PASSAGE PROVIDED |

Art & Culture > Movie &Theatre > Archive

Taste of Cherry

By  Ahmad Ali Zadah

Image
A film by Abbas Kiarostami
Palme d'Or winner in Cannes Film Festival, 1997
Voted Best Foreign Film of 1998
BY THE NATIONAL SOCIETY OF FILM CRITICS
AND THE BOSTON FILM CRITICS CIRCLE

A sublime and deceptively simple parable about life's possibilities, Abbas Kiarostami' s Palme d'Or winning "Taste of Cherry" follows Mr. Badii, a weary and increasingly desperate middle-aged man who has decided to end his life. Driving through the hilly outskirts of Tehran, in search of someone who will bury him if he succeeds or rescue him if he fails, he meets an assortment of different characters: Afghans, Kurds, Turks, prisoners of the desert, a soldier, a seminary student, and a museum employee, each with their own reason to turn down the job: fear, religious scruples and the humanist's revulsion at a life willfully squandered. A haunting film of piercing intensity, "Taste of Cherry" is told with Kiarostami's incomparable sense of poetry and lyricism. There's no getting around the fact that the movies of Abbas Kiarostami divide audiences in his native Iran, and everywhere else they're shown. Even in France, where his work has probably been celebrated longer than anywhere else. In "Taste of Cherry" the narrative omissions are even more radical and more elemental. To explain why, it is important to discuss everything of consequence that happens in this movie, including the ending.

The film's central character wants to commit suicide, and we don't know why. After a day of deliberation and preparation, we don't even know whether he succeeds. It has been argued that Kiarostami omits this kind of information because he has nothing to say. To counter that, perhaps Kiarostami is speaking with and through us inviting us to share in a collective, common narrative we have to share part of the burden of whether the film is saying anything. If we don't want to play in and with his comedies, such as "Where Is My Friend's House?" and "Through the Olive Trees," we can't expect to have any fun. If we don't want to think about our own deaths and what they might say about our lives or about the possible suicides of strangers and how we might respond to their appeals. "Taste of Cherry" can't have anything to say to us.

[Data listing]
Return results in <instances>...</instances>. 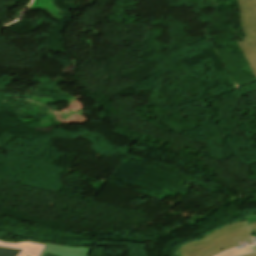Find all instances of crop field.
<instances>
[{
  "instance_id": "obj_2",
  "label": "crop field",
  "mask_w": 256,
  "mask_h": 256,
  "mask_svg": "<svg viewBox=\"0 0 256 256\" xmlns=\"http://www.w3.org/2000/svg\"><path fill=\"white\" fill-rule=\"evenodd\" d=\"M245 40L240 50L256 77V0H239Z\"/></svg>"
},
{
  "instance_id": "obj_5",
  "label": "crop field",
  "mask_w": 256,
  "mask_h": 256,
  "mask_svg": "<svg viewBox=\"0 0 256 256\" xmlns=\"http://www.w3.org/2000/svg\"><path fill=\"white\" fill-rule=\"evenodd\" d=\"M256 252L253 243L241 245L235 248L228 249L216 256H242L248 253Z\"/></svg>"
},
{
  "instance_id": "obj_6",
  "label": "crop field",
  "mask_w": 256,
  "mask_h": 256,
  "mask_svg": "<svg viewBox=\"0 0 256 256\" xmlns=\"http://www.w3.org/2000/svg\"><path fill=\"white\" fill-rule=\"evenodd\" d=\"M248 224L250 228L251 235L256 234V215L255 216H247Z\"/></svg>"
},
{
  "instance_id": "obj_3",
  "label": "crop field",
  "mask_w": 256,
  "mask_h": 256,
  "mask_svg": "<svg viewBox=\"0 0 256 256\" xmlns=\"http://www.w3.org/2000/svg\"><path fill=\"white\" fill-rule=\"evenodd\" d=\"M43 246L32 243L0 242V256H39Z\"/></svg>"
},
{
  "instance_id": "obj_7",
  "label": "crop field",
  "mask_w": 256,
  "mask_h": 256,
  "mask_svg": "<svg viewBox=\"0 0 256 256\" xmlns=\"http://www.w3.org/2000/svg\"><path fill=\"white\" fill-rule=\"evenodd\" d=\"M245 256H256V253L248 254V255H245Z\"/></svg>"
},
{
  "instance_id": "obj_4",
  "label": "crop field",
  "mask_w": 256,
  "mask_h": 256,
  "mask_svg": "<svg viewBox=\"0 0 256 256\" xmlns=\"http://www.w3.org/2000/svg\"><path fill=\"white\" fill-rule=\"evenodd\" d=\"M23 242H32L36 244L45 245L40 256H43L46 253L58 254L59 256H88L91 248H83L76 246H62L56 244H48L38 241H29L25 240Z\"/></svg>"
},
{
  "instance_id": "obj_8",
  "label": "crop field",
  "mask_w": 256,
  "mask_h": 256,
  "mask_svg": "<svg viewBox=\"0 0 256 256\" xmlns=\"http://www.w3.org/2000/svg\"><path fill=\"white\" fill-rule=\"evenodd\" d=\"M252 239H253V241H254V243L256 245V237H253Z\"/></svg>"
},
{
  "instance_id": "obj_1",
  "label": "crop field",
  "mask_w": 256,
  "mask_h": 256,
  "mask_svg": "<svg viewBox=\"0 0 256 256\" xmlns=\"http://www.w3.org/2000/svg\"><path fill=\"white\" fill-rule=\"evenodd\" d=\"M252 242L246 221L225 225L207 236L180 247L174 256H213L227 248Z\"/></svg>"
}]
</instances>
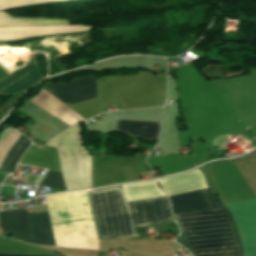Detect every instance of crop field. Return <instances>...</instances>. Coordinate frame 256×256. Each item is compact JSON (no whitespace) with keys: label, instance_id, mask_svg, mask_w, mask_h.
Here are the masks:
<instances>
[{"label":"crop field","instance_id":"8a807250","mask_svg":"<svg viewBox=\"0 0 256 256\" xmlns=\"http://www.w3.org/2000/svg\"><path fill=\"white\" fill-rule=\"evenodd\" d=\"M200 192L208 208L174 215L185 246L193 256H241L227 210L217 203L208 188ZM223 205L237 226L243 256H256V198Z\"/></svg>","mask_w":256,"mask_h":256},{"label":"crop field","instance_id":"ac0d7876","mask_svg":"<svg viewBox=\"0 0 256 256\" xmlns=\"http://www.w3.org/2000/svg\"><path fill=\"white\" fill-rule=\"evenodd\" d=\"M88 193L99 239L139 237L135 227L173 220L166 197L126 203L120 186Z\"/></svg>","mask_w":256,"mask_h":256},{"label":"crop field","instance_id":"34b2d1b8","mask_svg":"<svg viewBox=\"0 0 256 256\" xmlns=\"http://www.w3.org/2000/svg\"><path fill=\"white\" fill-rule=\"evenodd\" d=\"M56 245L98 248L87 193L46 199Z\"/></svg>","mask_w":256,"mask_h":256},{"label":"crop field","instance_id":"412701ff","mask_svg":"<svg viewBox=\"0 0 256 256\" xmlns=\"http://www.w3.org/2000/svg\"><path fill=\"white\" fill-rule=\"evenodd\" d=\"M58 151L67 190L91 188L90 155L84 149L78 125L47 144Z\"/></svg>","mask_w":256,"mask_h":256},{"label":"crop field","instance_id":"f4fd0767","mask_svg":"<svg viewBox=\"0 0 256 256\" xmlns=\"http://www.w3.org/2000/svg\"><path fill=\"white\" fill-rule=\"evenodd\" d=\"M66 105L96 98V78L73 79L71 84L43 87Z\"/></svg>","mask_w":256,"mask_h":256},{"label":"crop field","instance_id":"dd49c442","mask_svg":"<svg viewBox=\"0 0 256 256\" xmlns=\"http://www.w3.org/2000/svg\"><path fill=\"white\" fill-rule=\"evenodd\" d=\"M0 220L4 234L32 242L26 209L1 211Z\"/></svg>","mask_w":256,"mask_h":256},{"label":"crop field","instance_id":"e52e79f7","mask_svg":"<svg viewBox=\"0 0 256 256\" xmlns=\"http://www.w3.org/2000/svg\"><path fill=\"white\" fill-rule=\"evenodd\" d=\"M84 26H50V27H0V40H14L37 35L59 34L89 30Z\"/></svg>","mask_w":256,"mask_h":256},{"label":"crop field","instance_id":"d8731c3e","mask_svg":"<svg viewBox=\"0 0 256 256\" xmlns=\"http://www.w3.org/2000/svg\"><path fill=\"white\" fill-rule=\"evenodd\" d=\"M41 79L35 64L31 63L0 80V93L8 95L24 91Z\"/></svg>","mask_w":256,"mask_h":256},{"label":"crop field","instance_id":"5a996713","mask_svg":"<svg viewBox=\"0 0 256 256\" xmlns=\"http://www.w3.org/2000/svg\"><path fill=\"white\" fill-rule=\"evenodd\" d=\"M29 101L33 102L70 126L84 120L81 116L44 89Z\"/></svg>","mask_w":256,"mask_h":256},{"label":"crop field","instance_id":"3316defc","mask_svg":"<svg viewBox=\"0 0 256 256\" xmlns=\"http://www.w3.org/2000/svg\"><path fill=\"white\" fill-rule=\"evenodd\" d=\"M22 137L23 136L19 134L16 130L11 129V131L8 133L5 139L1 142L0 170L2 169L8 155L15 148V146L18 144V142L21 140ZM29 144H30V141L23 137L20 143L17 145V147L9 155L3 170L13 172L19 157L21 156V154L24 152V150L27 148Z\"/></svg>","mask_w":256,"mask_h":256},{"label":"crop field","instance_id":"28ad6ade","mask_svg":"<svg viewBox=\"0 0 256 256\" xmlns=\"http://www.w3.org/2000/svg\"><path fill=\"white\" fill-rule=\"evenodd\" d=\"M167 196L207 187L199 169L159 180Z\"/></svg>","mask_w":256,"mask_h":256},{"label":"crop field","instance_id":"d1516ede","mask_svg":"<svg viewBox=\"0 0 256 256\" xmlns=\"http://www.w3.org/2000/svg\"><path fill=\"white\" fill-rule=\"evenodd\" d=\"M28 217L34 244L55 246L47 211L29 215Z\"/></svg>","mask_w":256,"mask_h":256},{"label":"crop field","instance_id":"22f410ed","mask_svg":"<svg viewBox=\"0 0 256 256\" xmlns=\"http://www.w3.org/2000/svg\"><path fill=\"white\" fill-rule=\"evenodd\" d=\"M159 124L160 123L119 120L116 131L146 140H153L158 138Z\"/></svg>","mask_w":256,"mask_h":256},{"label":"crop field","instance_id":"cbeb9de0","mask_svg":"<svg viewBox=\"0 0 256 256\" xmlns=\"http://www.w3.org/2000/svg\"><path fill=\"white\" fill-rule=\"evenodd\" d=\"M121 187L127 202L165 196V194L157 187L156 181L123 185Z\"/></svg>","mask_w":256,"mask_h":256},{"label":"crop field","instance_id":"5142ce71","mask_svg":"<svg viewBox=\"0 0 256 256\" xmlns=\"http://www.w3.org/2000/svg\"><path fill=\"white\" fill-rule=\"evenodd\" d=\"M169 199L173 214L206 207L198 190L170 196Z\"/></svg>","mask_w":256,"mask_h":256},{"label":"crop field","instance_id":"d9b57169","mask_svg":"<svg viewBox=\"0 0 256 256\" xmlns=\"http://www.w3.org/2000/svg\"><path fill=\"white\" fill-rule=\"evenodd\" d=\"M44 25H69L68 20L62 19H30L16 18L0 11V26H44Z\"/></svg>","mask_w":256,"mask_h":256},{"label":"crop field","instance_id":"733c2abd","mask_svg":"<svg viewBox=\"0 0 256 256\" xmlns=\"http://www.w3.org/2000/svg\"><path fill=\"white\" fill-rule=\"evenodd\" d=\"M40 185L66 191L62 174L51 170L48 171L47 175L45 176L43 182Z\"/></svg>","mask_w":256,"mask_h":256},{"label":"crop field","instance_id":"4a817a6b","mask_svg":"<svg viewBox=\"0 0 256 256\" xmlns=\"http://www.w3.org/2000/svg\"><path fill=\"white\" fill-rule=\"evenodd\" d=\"M0 256H30V255H15V254H1Z\"/></svg>","mask_w":256,"mask_h":256}]
</instances>
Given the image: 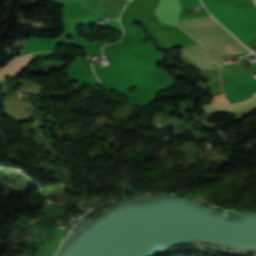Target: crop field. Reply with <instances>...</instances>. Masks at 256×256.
<instances>
[{
    "instance_id": "obj_1",
    "label": "crop field",
    "mask_w": 256,
    "mask_h": 256,
    "mask_svg": "<svg viewBox=\"0 0 256 256\" xmlns=\"http://www.w3.org/2000/svg\"><path fill=\"white\" fill-rule=\"evenodd\" d=\"M202 22L226 42L237 53L249 51L244 45L238 42L211 16L199 17ZM198 17L183 20L217 55L233 54V51L211 30H209ZM182 20H179L178 28L192 39L204 43Z\"/></svg>"
},
{
    "instance_id": "obj_2",
    "label": "crop field",
    "mask_w": 256,
    "mask_h": 256,
    "mask_svg": "<svg viewBox=\"0 0 256 256\" xmlns=\"http://www.w3.org/2000/svg\"><path fill=\"white\" fill-rule=\"evenodd\" d=\"M203 72L220 66V63L204 46L189 47L182 50Z\"/></svg>"
},
{
    "instance_id": "obj_3",
    "label": "crop field",
    "mask_w": 256,
    "mask_h": 256,
    "mask_svg": "<svg viewBox=\"0 0 256 256\" xmlns=\"http://www.w3.org/2000/svg\"><path fill=\"white\" fill-rule=\"evenodd\" d=\"M228 100L231 103L245 100L256 93V82H249L224 89Z\"/></svg>"
},
{
    "instance_id": "obj_4",
    "label": "crop field",
    "mask_w": 256,
    "mask_h": 256,
    "mask_svg": "<svg viewBox=\"0 0 256 256\" xmlns=\"http://www.w3.org/2000/svg\"><path fill=\"white\" fill-rule=\"evenodd\" d=\"M34 59L32 55L16 58L1 68L0 73L4 77H14Z\"/></svg>"
},
{
    "instance_id": "obj_5",
    "label": "crop field",
    "mask_w": 256,
    "mask_h": 256,
    "mask_svg": "<svg viewBox=\"0 0 256 256\" xmlns=\"http://www.w3.org/2000/svg\"><path fill=\"white\" fill-rule=\"evenodd\" d=\"M256 96V94H254ZM256 106V98H250L244 102L236 103L232 105H204L205 111L212 112H237Z\"/></svg>"
},
{
    "instance_id": "obj_6",
    "label": "crop field",
    "mask_w": 256,
    "mask_h": 256,
    "mask_svg": "<svg viewBox=\"0 0 256 256\" xmlns=\"http://www.w3.org/2000/svg\"><path fill=\"white\" fill-rule=\"evenodd\" d=\"M77 1L89 7L91 10H101L103 7L102 0H77Z\"/></svg>"
},
{
    "instance_id": "obj_7",
    "label": "crop field",
    "mask_w": 256,
    "mask_h": 256,
    "mask_svg": "<svg viewBox=\"0 0 256 256\" xmlns=\"http://www.w3.org/2000/svg\"><path fill=\"white\" fill-rule=\"evenodd\" d=\"M225 103H229V101L227 99H224V100H219V101L212 102V104H225Z\"/></svg>"
},
{
    "instance_id": "obj_8",
    "label": "crop field",
    "mask_w": 256,
    "mask_h": 256,
    "mask_svg": "<svg viewBox=\"0 0 256 256\" xmlns=\"http://www.w3.org/2000/svg\"><path fill=\"white\" fill-rule=\"evenodd\" d=\"M254 4H256V0H253Z\"/></svg>"
},
{
    "instance_id": "obj_9",
    "label": "crop field",
    "mask_w": 256,
    "mask_h": 256,
    "mask_svg": "<svg viewBox=\"0 0 256 256\" xmlns=\"http://www.w3.org/2000/svg\"><path fill=\"white\" fill-rule=\"evenodd\" d=\"M0 79H1V77H0Z\"/></svg>"
}]
</instances>
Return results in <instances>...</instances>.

WORK TO DO |
a - In the Taste of Cherry review, begin at the words "The film's central" and stop after "to say to us.", substituting "films" for "comedies".
b - Answer these questions from the Taste of Cherry review.
(i) Which award did the film win at the Cannes Film Festival, and in what year?
(ii) Through what area does Mr. Badii drive?
(iii) Which two Kiarostami comedies are named?

IN RESPONSE |
a -
The film's central character wants to commit suicide, and we don't know why. After a day of deliberation and preparation, we don't even know whether he succeeds. It has been argued that Kiarostami omits this kind of information because he has nothing to say. To counter that, perhaps Kiarostami is speaking with and through us inviting us to share in a collective, common narrative we have to share part of the burden of whether the film is saying anything. If we don't want to play in and with his films, such as "Where Is My Friend's House?" and "Through the Olive Trees," we can't expect to have any fun. If we don't want to think about our own deaths and what they might say about our lives or about the possible suicides of strangers and how we might respond to their appeals. "Taste of Cherry" can't have anything to say to us.

b -
(i) The Palme d'Or, in 1997.
(ii) The hilly outskirts of Tehran.
(iii) "Where Is My Friend's House?" and "Through the Olive Trees."